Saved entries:
- - - - -

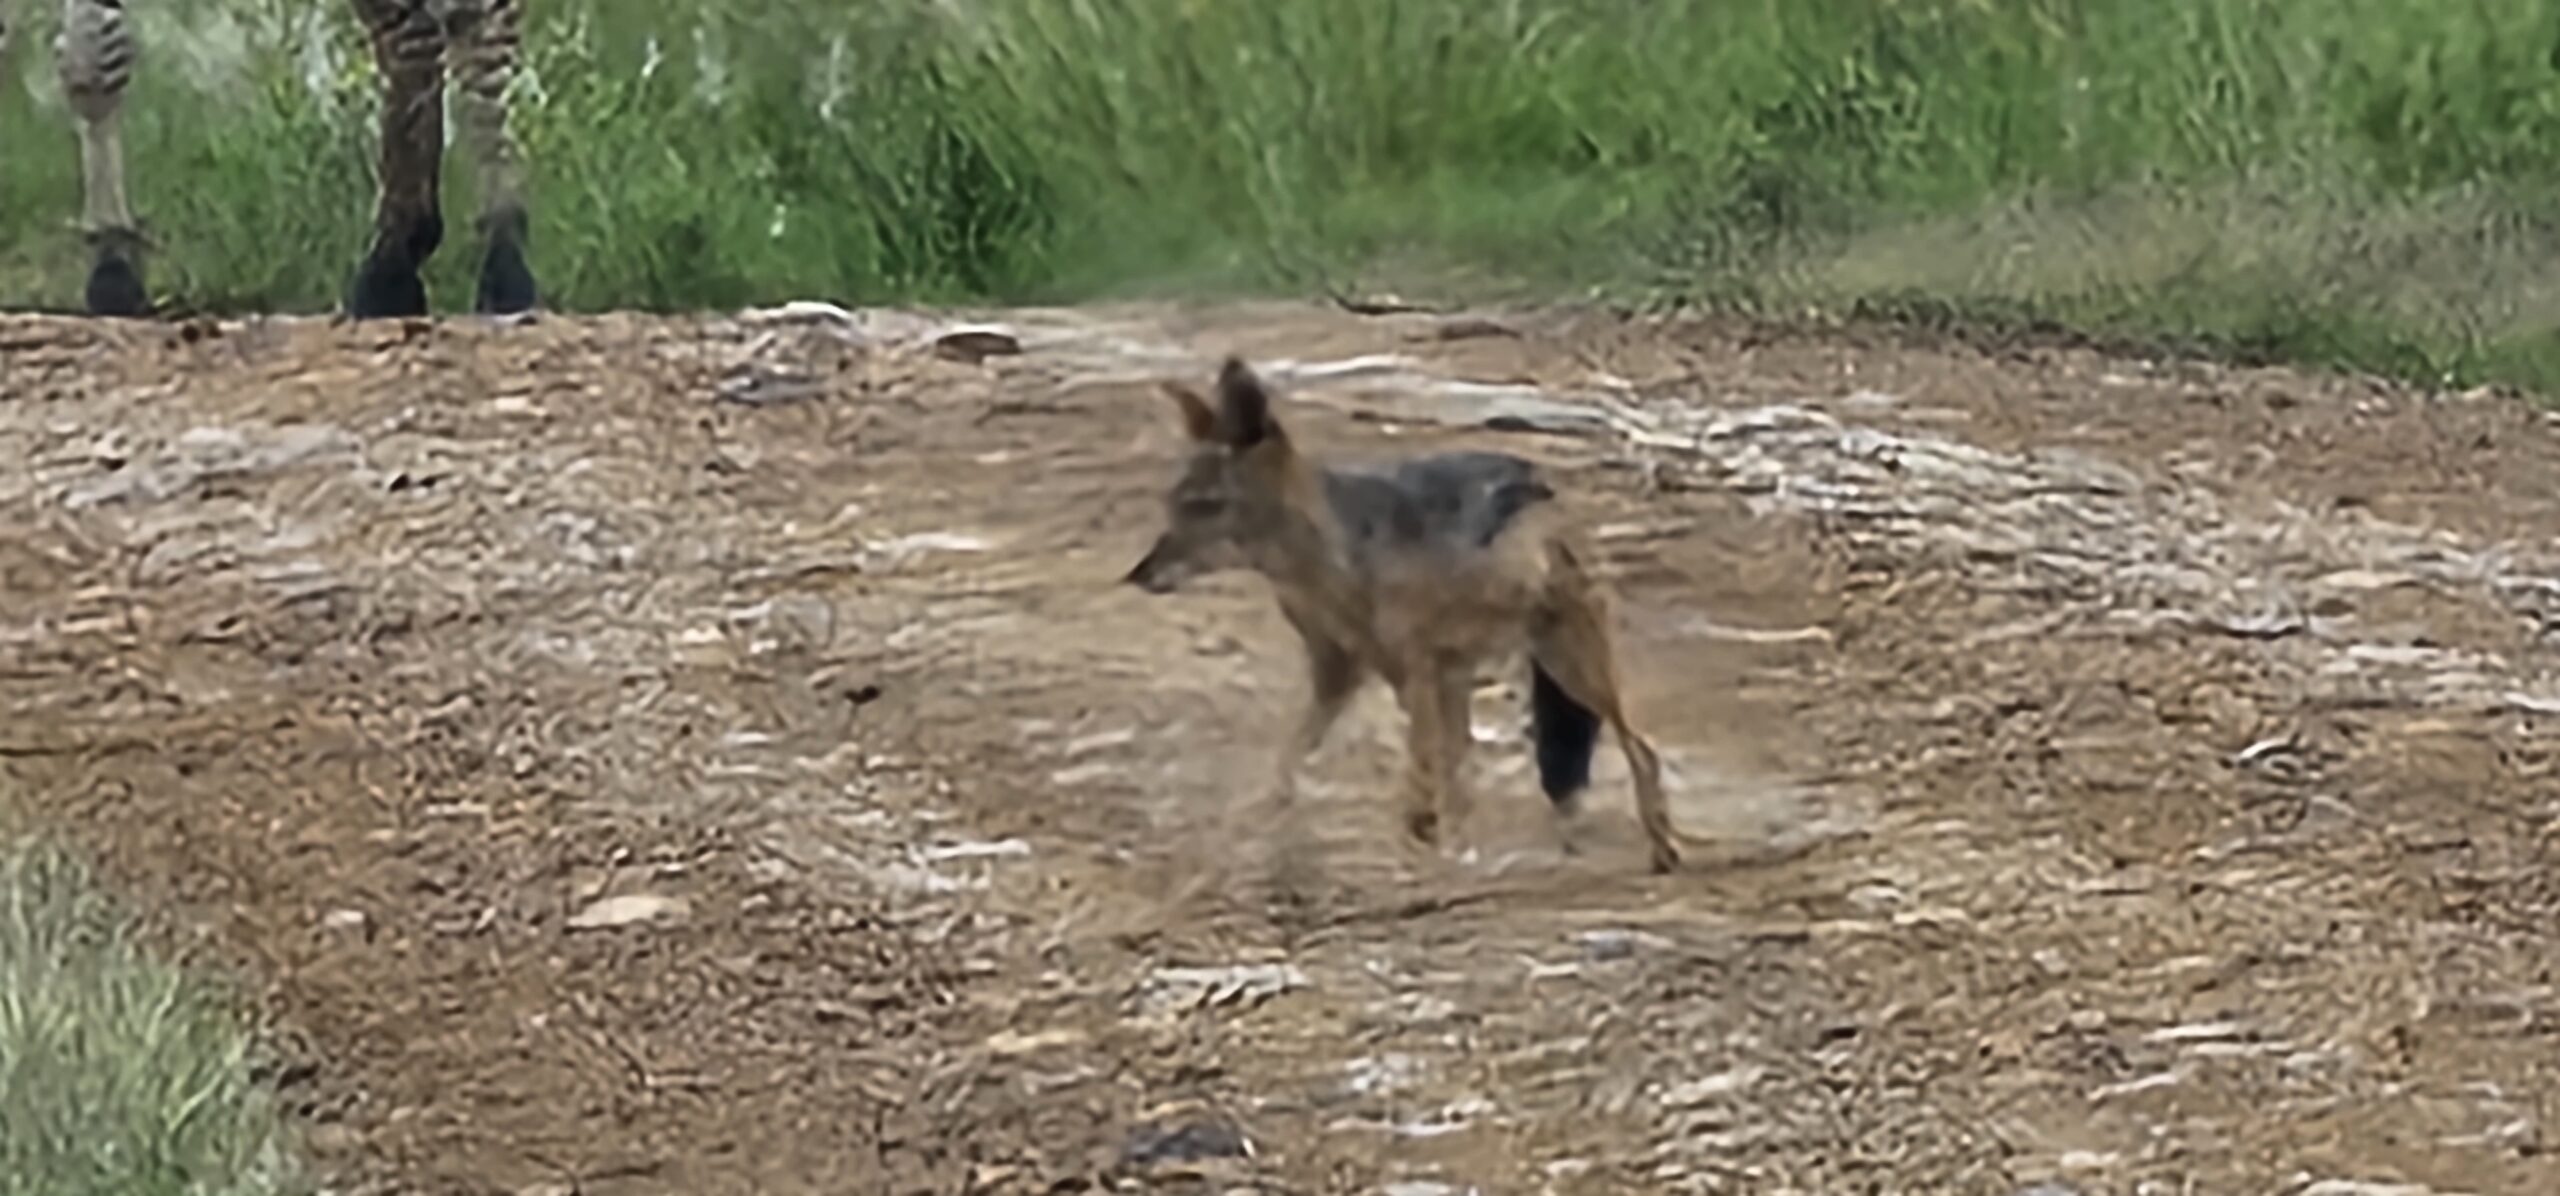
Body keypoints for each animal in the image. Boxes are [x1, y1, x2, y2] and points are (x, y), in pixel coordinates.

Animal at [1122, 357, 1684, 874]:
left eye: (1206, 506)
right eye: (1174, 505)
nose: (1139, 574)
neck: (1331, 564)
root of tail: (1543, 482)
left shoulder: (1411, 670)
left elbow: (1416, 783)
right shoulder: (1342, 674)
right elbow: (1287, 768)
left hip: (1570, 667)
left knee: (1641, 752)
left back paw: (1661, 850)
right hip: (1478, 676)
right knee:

- - - - -

◆ **HOW TO COMPLETE THIS TASK**
Every entry above should be restated word for word, with the images left out.

◆ **PROBLEM SOLUTION**
Body keypoints for each animal in the image. Boxes are [x1, y1, x2, y2] and points are (x, y), in pixel coordinates.

Animal at [1122, 357, 1684, 874]:
left eye: (1206, 506)
right eye: (1174, 505)
nose: (1139, 574)
neck: (1331, 564)
root of tail: (1543, 482)
left shoulder: (1411, 670)
left elbow: (1416, 783)
right shoulder: (1342, 674)
right elbow: (1287, 768)
left hip: (1570, 667)
left knee: (1641, 752)
left back paw: (1661, 850)
right hip: (1478, 676)
right knee:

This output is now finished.